AIM OF THE EXERCISE => Switch each "topics" to "threads" in all the records below, and give every line back with nothing else changed and the pictures left out.

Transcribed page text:

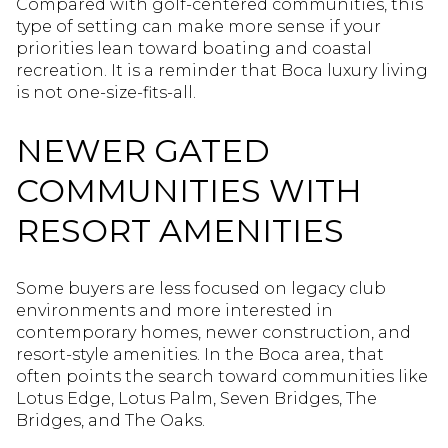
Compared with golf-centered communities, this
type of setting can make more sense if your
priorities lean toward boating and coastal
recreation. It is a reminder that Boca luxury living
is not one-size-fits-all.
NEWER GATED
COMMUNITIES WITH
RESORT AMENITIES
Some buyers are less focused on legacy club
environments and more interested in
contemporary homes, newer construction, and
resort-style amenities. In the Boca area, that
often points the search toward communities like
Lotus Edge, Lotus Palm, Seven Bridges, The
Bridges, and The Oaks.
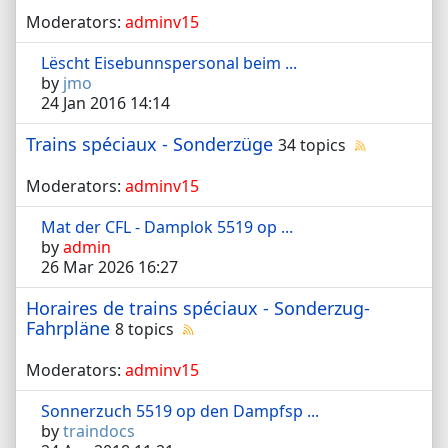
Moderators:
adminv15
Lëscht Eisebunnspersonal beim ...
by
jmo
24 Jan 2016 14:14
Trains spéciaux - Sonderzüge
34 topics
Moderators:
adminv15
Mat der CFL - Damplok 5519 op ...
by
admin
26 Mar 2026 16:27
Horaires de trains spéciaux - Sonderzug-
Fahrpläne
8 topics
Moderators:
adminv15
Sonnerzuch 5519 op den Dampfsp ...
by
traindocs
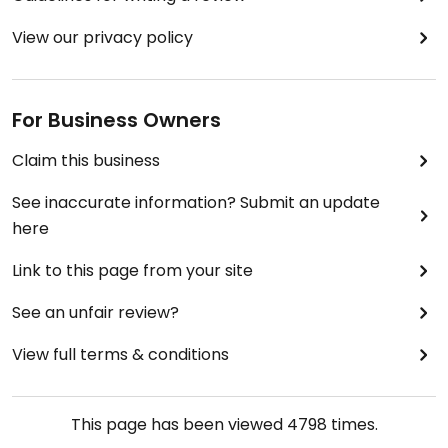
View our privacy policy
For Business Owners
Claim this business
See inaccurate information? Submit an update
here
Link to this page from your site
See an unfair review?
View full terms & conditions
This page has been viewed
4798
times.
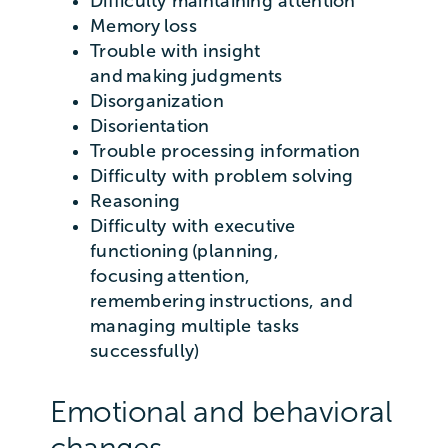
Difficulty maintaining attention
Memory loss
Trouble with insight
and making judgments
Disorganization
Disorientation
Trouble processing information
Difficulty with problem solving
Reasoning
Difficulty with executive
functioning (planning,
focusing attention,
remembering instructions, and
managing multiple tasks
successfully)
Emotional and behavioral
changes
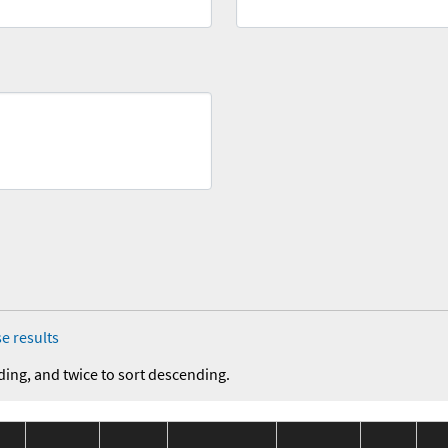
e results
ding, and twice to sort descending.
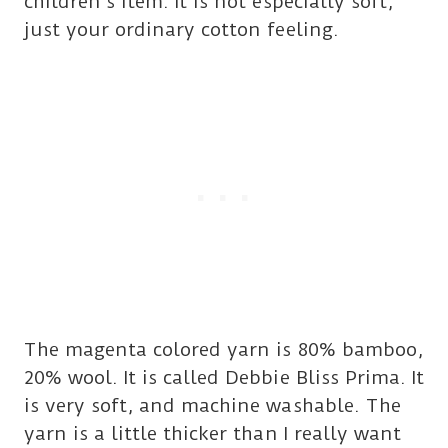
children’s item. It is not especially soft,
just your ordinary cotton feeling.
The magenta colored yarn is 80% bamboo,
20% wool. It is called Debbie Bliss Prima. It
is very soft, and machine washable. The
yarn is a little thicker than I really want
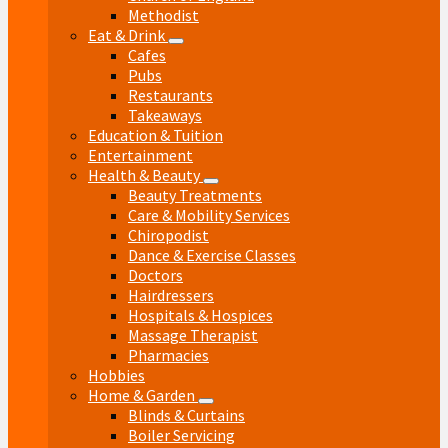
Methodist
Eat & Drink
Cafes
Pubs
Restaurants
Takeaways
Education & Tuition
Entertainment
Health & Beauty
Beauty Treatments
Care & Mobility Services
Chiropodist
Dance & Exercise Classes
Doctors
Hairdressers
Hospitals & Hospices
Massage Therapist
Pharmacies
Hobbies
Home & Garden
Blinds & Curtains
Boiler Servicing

WRITTEN REPLY =>
Compared with golf-centered communities, this
type of setting can make more sense if your
priorities lean toward boating and coastal
recreation. It is a reminder that Boca luxury living
is not one-size-fits-all.
NEWER GATED
COMMUNITIES WITH
RESORT AMENITIES
Some buyers are less focused on legacy club
environments and more interested in
contemporary homes, newer construction, and
resort-style amenities. In the Boca area, that
often points the search toward communities like
Lotus Edge, Lotus Palm, Seven Bridges, The
Bridges, and The Oaks.
Moderators:
adminv15
Lëscht Eisebunnspersonal beim ...
by
jmo
24 Jan 2016 14:14
Trains spéciaux - Sonderzüge
34 threads
Moderators:
adminv15
Mat der CFL - Damplok 5519 op ...
by
admin
26 Mar 2026 16:27
Horaires de trains spéciaux - Sonderzug-
Fahrpläne
8 threads
Moderators:
adminv15
Sonnerzuch 5519 op den Dampfsp ...
by
traindocs
View our privacy policy
For Business Owners
Claim this business
See inaccurate information? Submit an update
here
Link to this page from your site
See an unfair review?
View full terms & conditions
This page has been viewed
4798
times.
Difficulty maintaining attention
Memory loss
Trouble with insight
and making judgments
Disorganization
Disorientation
Trouble processing information
Difficulty with problem solving
Reasoning
Difficulty with executive
functioning (planning,
focusing attention,
remembering instructions, and
managing multiple tasks
successfully)
Emotional and behavioral
changes
e results
ding, and twice to sort descending.
children’s item. It is not especially soft,
just your ordinary cotton feeling.
The magenta colored yarn is 80% bamboo,
20% wool. It is called Debbie Bliss Prima. It
is very soft, and machine washable. The
yarn is a little thicker than I really want
Methodist
Eat & Drink
Cafes
Pubs
Restaurants
Takeaways
Education & Tuition
Entertainment
Health & Beauty
Beauty Treatments
Care & Mobility Services
Chiropodist
Dance & Exercise Classes
Doctors
Hairdressers
Hospitals & Hospices
Massage Therapist
Pharmacies
Hobbies
Home & Garden
Blinds & Curtains
Boiler Servicing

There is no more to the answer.